Work instructions ->
Swap "pose" for "camera" in every row below, and write all the lines out again with nothing else altered.

Exercise material ->
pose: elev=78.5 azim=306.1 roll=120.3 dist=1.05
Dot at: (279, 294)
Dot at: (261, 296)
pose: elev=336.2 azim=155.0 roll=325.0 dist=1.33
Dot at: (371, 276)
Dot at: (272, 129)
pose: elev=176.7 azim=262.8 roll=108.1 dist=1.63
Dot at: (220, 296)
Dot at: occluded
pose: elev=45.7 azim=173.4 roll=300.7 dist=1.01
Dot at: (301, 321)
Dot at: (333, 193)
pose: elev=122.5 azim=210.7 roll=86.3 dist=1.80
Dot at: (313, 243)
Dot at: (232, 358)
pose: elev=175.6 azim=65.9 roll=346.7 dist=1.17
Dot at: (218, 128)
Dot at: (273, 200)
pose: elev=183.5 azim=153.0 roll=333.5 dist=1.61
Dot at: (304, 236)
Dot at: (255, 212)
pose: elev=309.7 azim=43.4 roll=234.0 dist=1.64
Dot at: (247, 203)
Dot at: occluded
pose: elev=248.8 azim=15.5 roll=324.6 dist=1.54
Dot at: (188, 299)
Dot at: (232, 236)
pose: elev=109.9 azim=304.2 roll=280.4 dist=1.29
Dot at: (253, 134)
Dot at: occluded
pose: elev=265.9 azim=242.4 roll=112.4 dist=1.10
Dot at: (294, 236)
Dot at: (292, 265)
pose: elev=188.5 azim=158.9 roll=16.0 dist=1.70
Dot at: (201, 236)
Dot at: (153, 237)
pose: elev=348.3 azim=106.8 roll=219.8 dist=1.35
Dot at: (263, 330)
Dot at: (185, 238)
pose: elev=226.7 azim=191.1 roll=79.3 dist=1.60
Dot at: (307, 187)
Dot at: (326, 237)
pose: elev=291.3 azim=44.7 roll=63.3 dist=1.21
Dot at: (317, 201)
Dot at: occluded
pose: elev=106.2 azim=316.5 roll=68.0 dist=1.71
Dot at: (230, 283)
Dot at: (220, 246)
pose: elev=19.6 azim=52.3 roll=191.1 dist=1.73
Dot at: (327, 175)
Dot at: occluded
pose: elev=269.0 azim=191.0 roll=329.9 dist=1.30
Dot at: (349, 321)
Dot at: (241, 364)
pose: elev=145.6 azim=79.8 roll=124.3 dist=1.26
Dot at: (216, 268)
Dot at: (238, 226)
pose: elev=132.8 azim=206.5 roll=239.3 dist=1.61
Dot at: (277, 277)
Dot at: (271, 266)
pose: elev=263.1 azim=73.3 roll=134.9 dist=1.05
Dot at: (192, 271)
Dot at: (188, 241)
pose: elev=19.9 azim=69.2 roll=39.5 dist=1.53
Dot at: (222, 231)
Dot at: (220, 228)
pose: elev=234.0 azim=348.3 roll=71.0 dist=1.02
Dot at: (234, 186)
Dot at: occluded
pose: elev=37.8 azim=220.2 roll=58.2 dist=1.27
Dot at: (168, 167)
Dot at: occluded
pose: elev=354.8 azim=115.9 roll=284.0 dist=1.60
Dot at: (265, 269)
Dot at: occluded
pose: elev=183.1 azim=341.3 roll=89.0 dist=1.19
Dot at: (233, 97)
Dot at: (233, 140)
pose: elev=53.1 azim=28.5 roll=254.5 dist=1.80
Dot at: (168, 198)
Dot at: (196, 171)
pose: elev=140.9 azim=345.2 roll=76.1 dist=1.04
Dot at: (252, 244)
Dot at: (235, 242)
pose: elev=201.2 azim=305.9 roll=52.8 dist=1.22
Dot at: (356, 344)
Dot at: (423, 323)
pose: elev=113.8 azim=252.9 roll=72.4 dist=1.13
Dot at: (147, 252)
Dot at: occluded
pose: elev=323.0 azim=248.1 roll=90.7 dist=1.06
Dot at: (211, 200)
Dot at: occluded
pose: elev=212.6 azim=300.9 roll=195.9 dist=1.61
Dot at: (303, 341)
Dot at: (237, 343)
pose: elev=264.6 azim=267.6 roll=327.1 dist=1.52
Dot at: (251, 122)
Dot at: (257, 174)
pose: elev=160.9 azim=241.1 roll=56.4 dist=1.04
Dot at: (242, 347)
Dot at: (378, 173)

Exercise output ->
camera: elev=78.5 azim=306.1 roll=120.3 dist=1.05
Dot at: (279, 294)
Dot at: (261, 296)
camera: elev=336.2 azim=155.0 roll=325.0 dist=1.33
Dot at: (371, 276)
Dot at: (272, 129)
camera: elev=176.7 azim=262.8 roll=108.1 dist=1.63
Dot at: (220, 296)
Dot at: occluded
camera: elev=45.7 azim=173.4 roll=300.7 dist=1.01
Dot at: (301, 321)
Dot at: (333, 193)
camera: elev=122.5 azim=210.7 roll=86.3 dist=1.80
Dot at: (313, 243)
Dot at: (232, 358)
camera: elev=175.6 azim=65.9 roll=346.7 dist=1.17
Dot at: (218, 128)
Dot at: (273, 200)
camera: elev=183.5 azim=153.0 roll=333.5 dist=1.61
Dot at: (304, 236)
Dot at: (255, 212)
camera: elev=309.7 azim=43.4 roll=234.0 dist=1.64
Dot at: (247, 203)
Dot at: occluded
camera: elev=248.8 azim=15.5 roll=324.6 dist=1.54
Dot at: (188, 299)
Dot at: (232, 236)
camera: elev=109.9 azim=304.2 roll=280.4 dist=1.29
Dot at: (253, 134)
Dot at: occluded
camera: elev=265.9 azim=242.4 roll=112.4 dist=1.10
Dot at: (294, 236)
Dot at: (292, 265)
camera: elev=188.5 azim=158.9 roll=16.0 dist=1.70
Dot at: (201, 236)
Dot at: (153, 237)
camera: elev=348.3 azim=106.8 roll=219.8 dist=1.35
Dot at: (263, 330)
Dot at: (185, 238)
camera: elev=226.7 azim=191.1 roll=79.3 dist=1.60
Dot at: (307, 187)
Dot at: (326, 237)
camera: elev=291.3 azim=44.7 roll=63.3 dist=1.21
Dot at: (317, 201)
Dot at: occluded
camera: elev=106.2 azim=316.5 roll=68.0 dist=1.71
Dot at: (230, 283)
Dot at: (220, 246)
camera: elev=19.6 azim=52.3 roll=191.1 dist=1.73
Dot at: (327, 175)
Dot at: occluded
camera: elev=269.0 azim=191.0 roll=329.9 dist=1.30
Dot at: (349, 321)
Dot at: (241, 364)
camera: elev=145.6 azim=79.8 roll=124.3 dist=1.26
Dot at: (216, 268)
Dot at: (238, 226)
camera: elev=132.8 azim=206.5 roll=239.3 dist=1.61
Dot at: (277, 277)
Dot at: (271, 266)
camera: elev=263.1 azim=73.3 roll=134.9 dist=1.05
Dot at: (192, 271)
Dot at: (188, 241)
camera: elev=19.9 azim=69.2 roll=39.5 dist=1.53
Dot at: (222, 231)
Dot at: (220, 228)
camera: elev=234.0 azim=348.3 roll=71.0 dist=1.02
Dot at: (234, 186)
Dot at: occluded
camera: elev=37.8 azim=220.2 roll=58.2 dist=1.27
Dot at: (168, 167)
Dot at: occluded
camera: elev=354.8 azim=115.9 roll=284.0 dist=1.60
Dot at: (265, 269)
Dot at: occluded
camera: elev=183.1 azim=341.3 roll=89.0 dist=1.19
Dot at: (233, 97)
Dot at: (233, 140)
camera: elev=53.1 azim=28.5 roll=254.5 dist=1.80
Dot at: (168, 198)
Dot at: (196, 171)
camera: elev=140.9 azim=345.2 roll=76.1 dist=1.04
Dot at: (252, 244)
Dot at: (235, 242)
camera: elev=201.2 azim=305.9 roll=52.8 dist=1.22
Dot at: (356, 344)
Dot at: (423, 323)
camera: elev=113.8 azim=252.9 roll=72.4 dist=1.13
Dot at: (147, 252)
Dot at: occluded
camera: elev=323.0 azim=248.1 roll=90.7 dist=1.06
Dot at: (211, 200)
Dot at: occluded
camera: elev=212.6 azim=300.9 roll=195.9 dist=1.61
Dot at: (303, 341)
Dot at: (237, 343)
camera: elev=264.6 azim=267.6 roll=327.1 dist=1.52
Dot at: (251, 122)
Dot at: (257, 174)
camera: elev=160.9 azim=241.1 roll=56.4 dist=1.04
Dot at: (242, 347)
Dot at: (378, 173)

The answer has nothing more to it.